Henry E. Baker compiled the first list of African-American inventors amid rampant racial persecution during the late 19th century

It was the best of timing, and it was the worst of timing. But Henry Edwin Baker’s determined quest in the name of equality earned him the title “Father of Black Inventor Research.”

Born in Lowndes County, Mississippi, in 1857, Baker became a Patent Office employee around 1877. He soon sought to dispel racist claims that his fellow African-Americans could not be inventors. He began a list of such inventors throughout U.S. history.

His challenge was daunting: In those days, no official record existed that stipulated a patentee’s race. Himself a lawyer, he queried patent examiners, attorneys, businesspeople, and community leaders.

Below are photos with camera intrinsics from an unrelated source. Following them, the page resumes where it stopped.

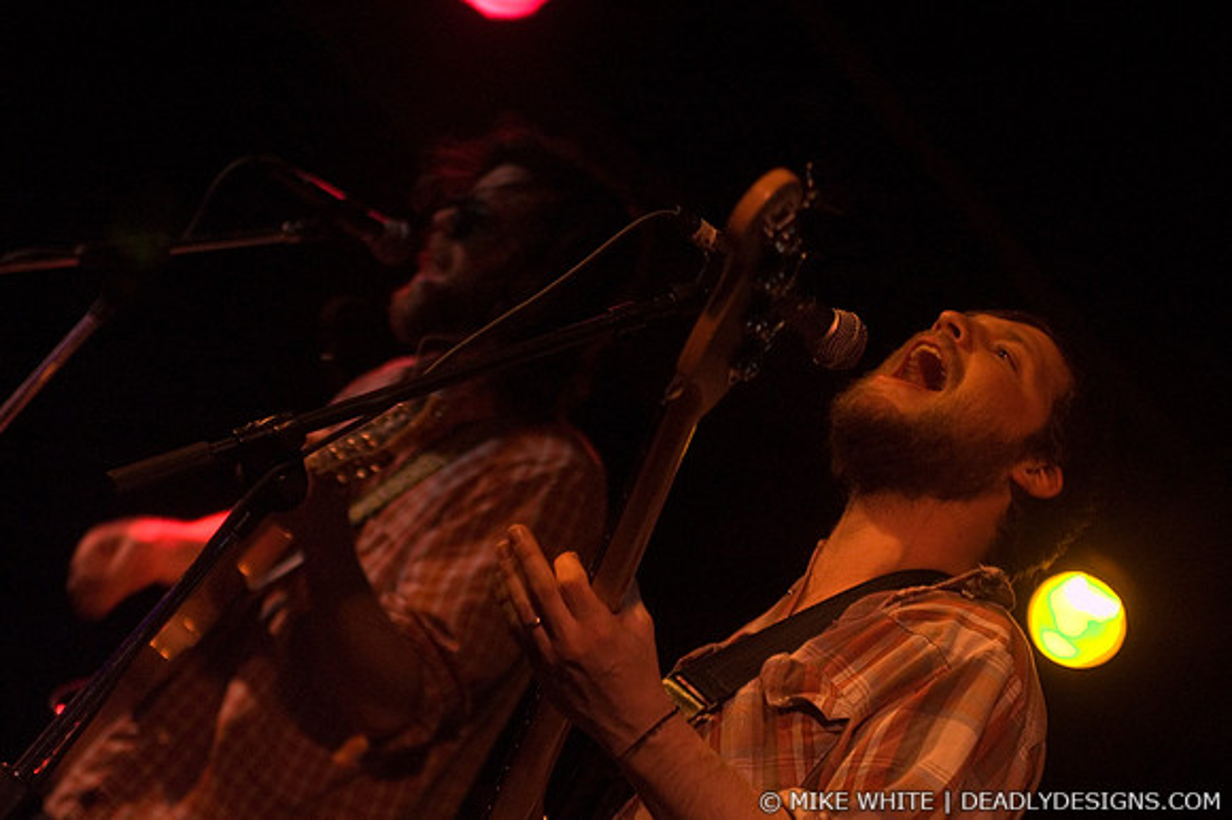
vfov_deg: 13.0
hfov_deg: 19.5
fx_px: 3591
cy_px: 410
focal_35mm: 105
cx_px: 616
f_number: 2.8
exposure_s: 1/50
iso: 1600
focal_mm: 70
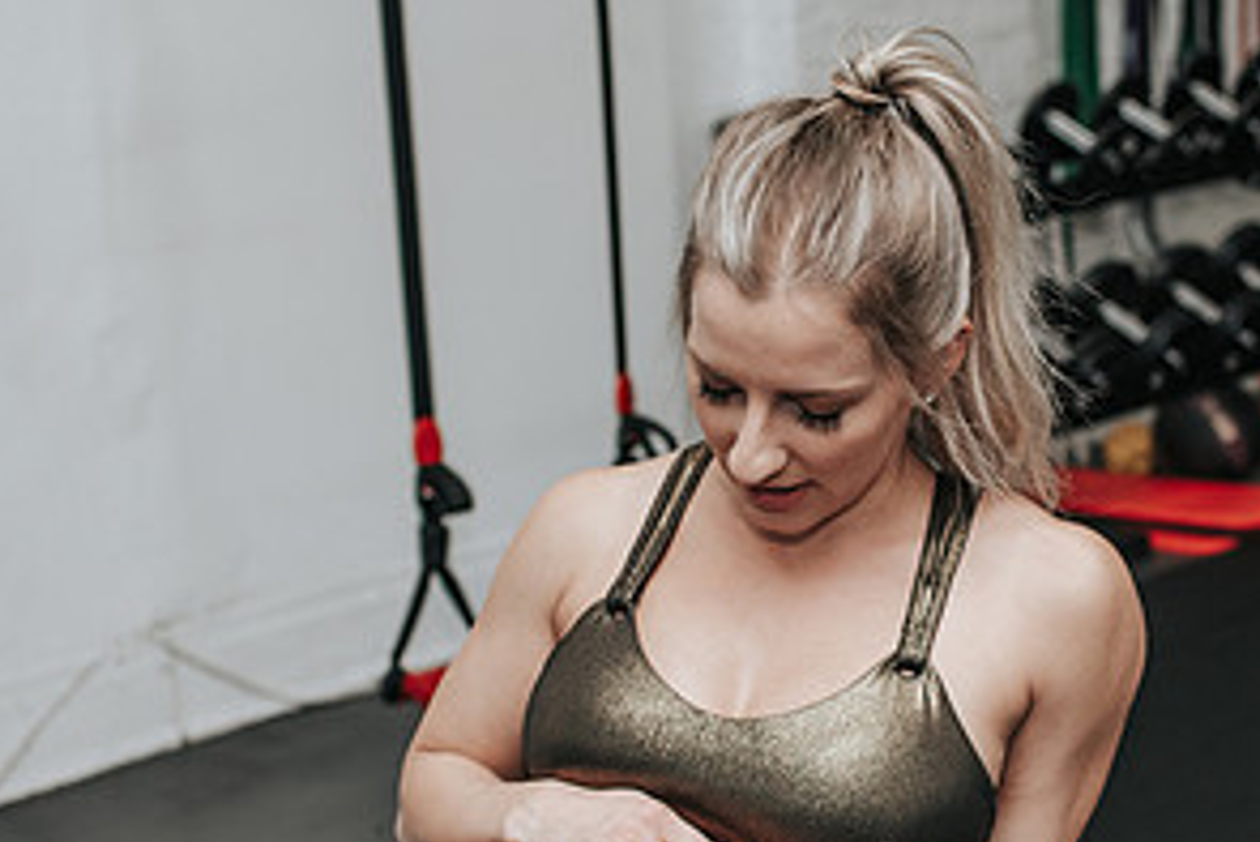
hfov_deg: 28.0
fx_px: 2521
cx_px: 766
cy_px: 566
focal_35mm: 72
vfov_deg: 18.9
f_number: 3.2
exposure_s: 1/200
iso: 800
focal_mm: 35
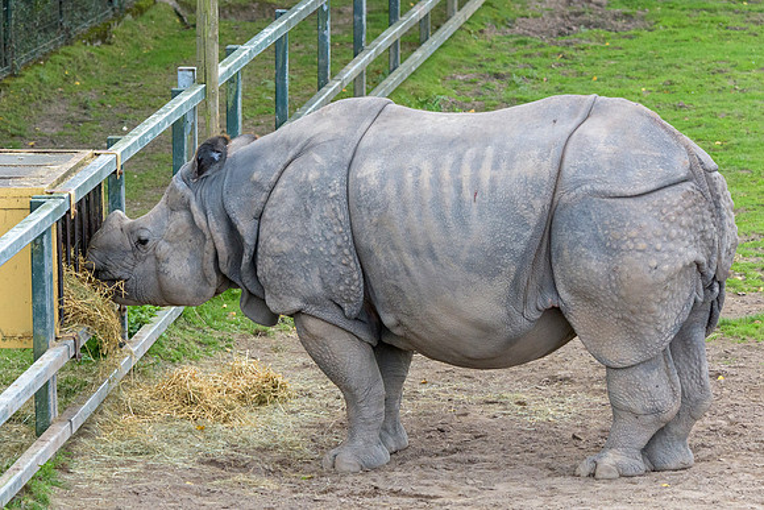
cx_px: 303
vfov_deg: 5.3
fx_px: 5475
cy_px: 303
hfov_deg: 8.0
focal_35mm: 258
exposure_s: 1/800
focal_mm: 180
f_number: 5.3
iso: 2000
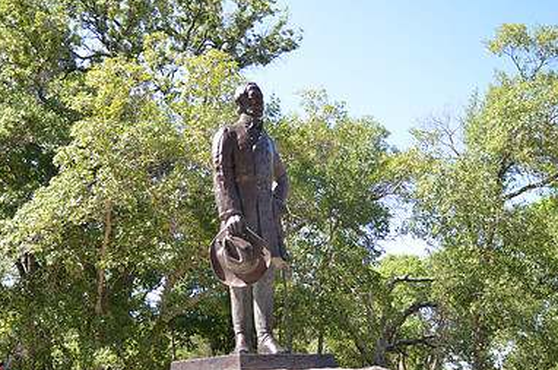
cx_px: 248
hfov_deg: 49.8
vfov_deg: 34.3
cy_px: 175
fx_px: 600
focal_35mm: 39
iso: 200
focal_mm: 17
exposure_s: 1/200
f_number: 3.5
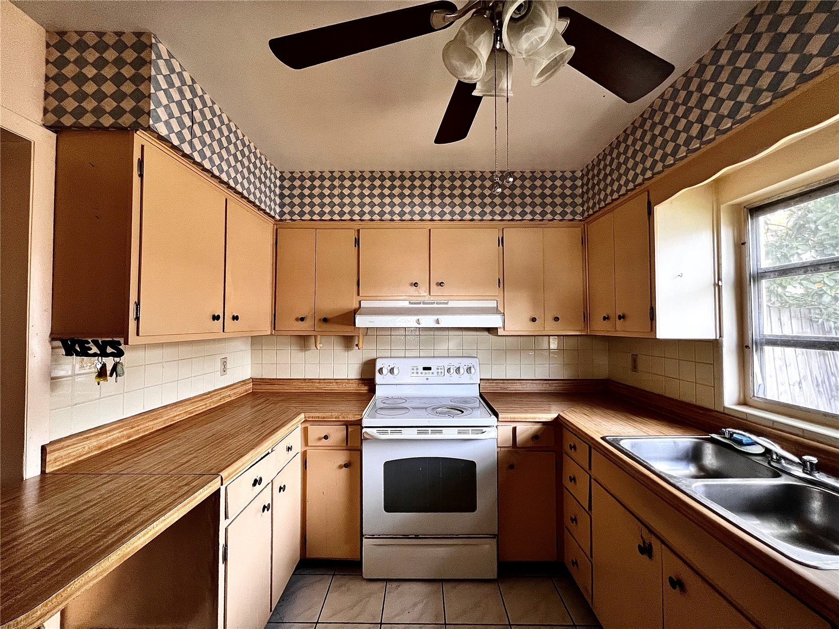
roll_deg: +0.2
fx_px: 315
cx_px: 420
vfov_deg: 89.9
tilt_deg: +1.8
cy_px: 314
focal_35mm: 13
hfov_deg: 106.2
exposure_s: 1/74
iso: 250
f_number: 1.8
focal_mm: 1.57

According to historian Kara W. Swanson, by 1886 Baker had found 45 patents granted to African-Americans. She wrote that Baker and civil rights activist and historian W.E.B. Du Bois were part of a “growing community of those writing African American history,” positing a counter-narrative to racist arguments about inferiority to whites.

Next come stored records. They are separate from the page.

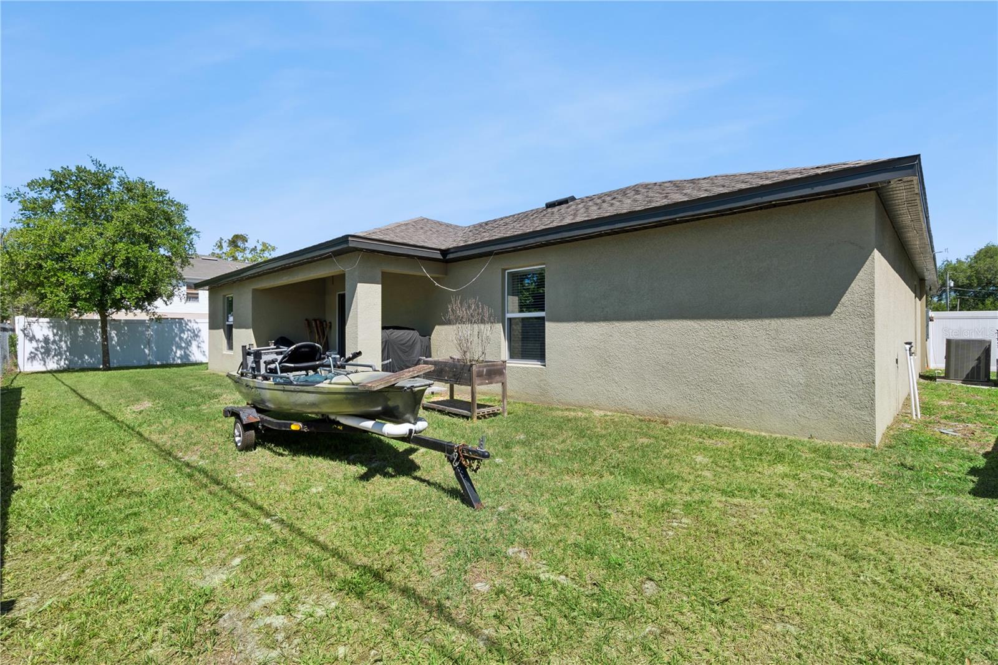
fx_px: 443
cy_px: 332
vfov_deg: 73.7
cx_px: 499
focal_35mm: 16
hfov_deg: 96.7
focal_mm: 16
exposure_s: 1/30
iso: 100
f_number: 20
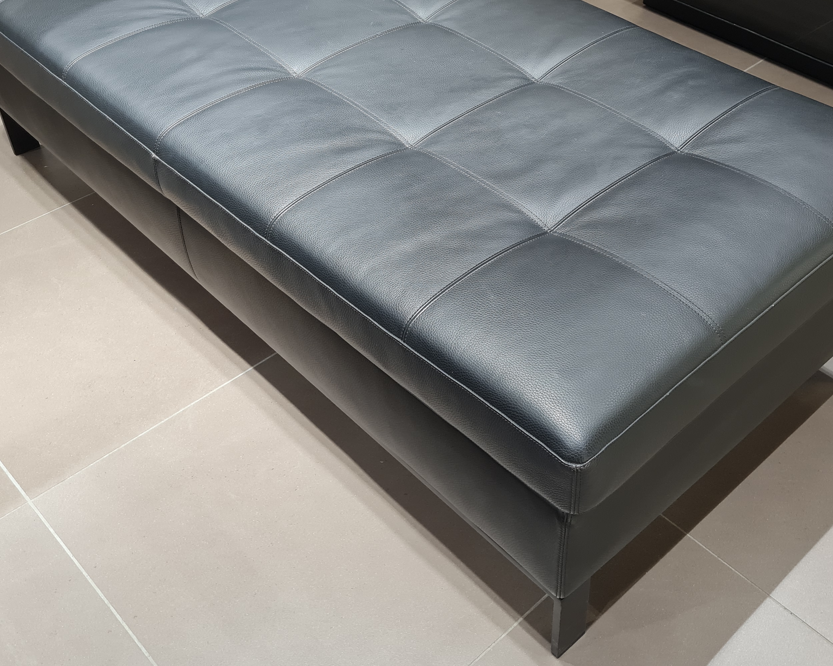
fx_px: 1011
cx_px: 502
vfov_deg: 36.4
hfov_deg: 44.5
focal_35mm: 41
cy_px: 269
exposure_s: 1/100
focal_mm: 5.4
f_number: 1.8
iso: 125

“Baker’s list … became evidence of collective ability that refuted accusations of collective disability.”

Baker’s perseverance is even more impressive in the context of the era. The late 19th and early 20th centuries were marred by the Jim Crow laws, the segregation of the federal government under President Woodrow Wilson—a committed segregationist—and the expansion of the Ku Klux Klan and other hate groups.

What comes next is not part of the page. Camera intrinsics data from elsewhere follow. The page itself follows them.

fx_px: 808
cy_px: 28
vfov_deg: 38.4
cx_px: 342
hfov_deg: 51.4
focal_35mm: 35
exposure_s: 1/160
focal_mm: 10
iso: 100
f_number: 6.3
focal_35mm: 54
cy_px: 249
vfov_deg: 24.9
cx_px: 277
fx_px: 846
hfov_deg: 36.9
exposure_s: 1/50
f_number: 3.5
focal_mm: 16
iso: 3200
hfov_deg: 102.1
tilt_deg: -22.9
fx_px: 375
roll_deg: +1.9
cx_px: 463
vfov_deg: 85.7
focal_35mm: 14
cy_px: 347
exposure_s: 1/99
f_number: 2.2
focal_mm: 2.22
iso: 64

He knew this oppression all too well. Only the third African-American student at the U.S. Naval Academy (in 1874) and its last until 1936, he left before graduating due to bullying and persecution.

However, in his quest to recognize African-American inventors, Baker was able to enlist the aid of a few civil rights activists of influence—an overwhelming minority at that time.

The Rev. Richard W. Wright published Baker’s list in 1886. In 1894, U.S. Rep. George Washington Murray of South Carolina entered the list into the Congressional record. (Murray had been born into slavery; he was the only African-American in the 53rd and 54th Congress.)

Baker published an updated list in 1902, edited by African-American publisher Dr. Daniel W. Culp. And in 1913, the NAACP printed his pamphlet The Colored Inventor: A Record of Fifty Years. By this time, nearly 400 inventors were listed. That same year, Du Bois publicized Baker’s list in the NAACP’s main periodical, The Crisis.

For African-Americans such as Baker, patents were more than certificates of intellectual property, according to USPTO historian Adam Bisno. They were “weapons in the fight against racism,” documented evidence that African-Americans were equally capable of accomplishment and innovation.

Keith C. Holmes, author of “Black Inventors: Crafting Over 200 Years of Success,” honored Baker with the title “Father of Black Inventor Research.”

Baker became a second assistant patent examiner at the Patent Office in 1902. In 1914, he collaborated with the editor of the Negro Year Book, a serialized encyclopedia of African-American history and culture produced by the Tuskegee Institute, the academic institution under the leadership of Booker T. Washington. Baker died in 1928.